MVCC maintains multiple versions of rows, allowing readers to access consistent snapshots without blocking writers. Each transaction sees data as of a snapshot timestamp, reducing lock contention.
Observe that in a database with MVCC (PostgreSQL, MySQL InnoDB), read operations do not block writes and vice versa, even without explicit locking.
MVCC still prevents write-write conflicts via locking; it only eliminates read-write blocking. Old versions are garbage-collected when no active transaction references them.
You already understand that concurrent database access creates problems: one transaction might read data that another is in the middle of modifying, or two transactions might try to update the same row simultaneously. Traditional locking-based concurrency control solves this by making readers wait for writers and writers wait for readers, but this serialization kills throughput. Multi-Version Concurrency Control (MVCC) offers an elegant alternative: instead of forcing transactions to wait, the database keeps multiple versions of each row so that readers and writers can operate simultaneously without blocking each other.
The core mechanism works like this: when a transaction modifies a row, the database does not overwrite the existing version. Instead, it creates a new version of the row tagged with the writing transaction's ID or timestamp. The old version remains available for other transactions that started before the write. Each transaction operates against a snapshot — a consistent view of the database as it existed at the transaction's start time. When transaction T1 reads a row, the database finds the most recent version of that row that was committed before T1's snapshot timestamp. Even if transaction T2 is actively modifying that same row, T1 sees the old version and proceeds without waiting.
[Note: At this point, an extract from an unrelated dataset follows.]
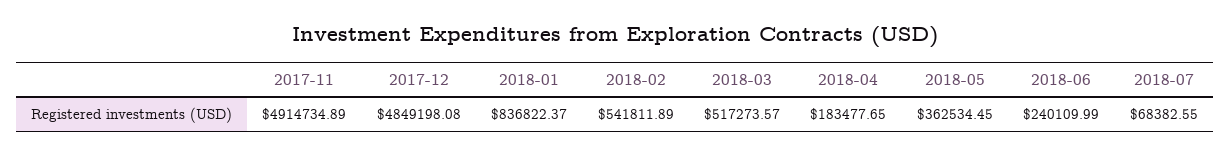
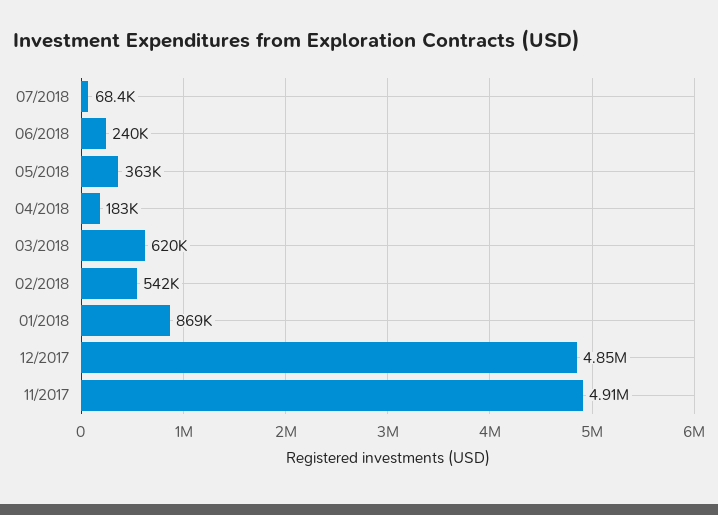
2018-01: 836822.37 -> 869000
2018-03: 517273.57 -> 620000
This means readers never block writers, and writers never block readers — a dramatic improvement over lock-based schemes where a long-running analytical query could stall all concurrent updates. However, MVCC does not eliminate all conflicts. Write-write conflicts still require coordination: if two transactions attempt to modify the same row, the second one must either wait or abort, depending on the database's conflict resolution strategy. PostgreSQL, for example, uses a "first updater wins" policy — the second transaction blocks until the first commits or rolls back, then either proceeds or aborts depending on the outcome.
The cost of maintaining multiple versions is storage overhead and garbage collection. As transactions create new versions, old versions accumulate. The database must periodically determine which old versions are no longer visible to any active transaction and reclaim their storage — a process PostgreSQL calls VACUUM and MySQL/InnoDB handles through a background purge thread. If garbage collection falls behind (for example, because a long-running transaction holds an old snapshot open), the database accumulates bloat that degrades performance. Understanding this lifecycle — version creation, snapshot visibility, and garbage collection — is essential for diagnosing performance problems in MVCC-based systems like PostgreSQL, MySQL InnoDB, and Oracle.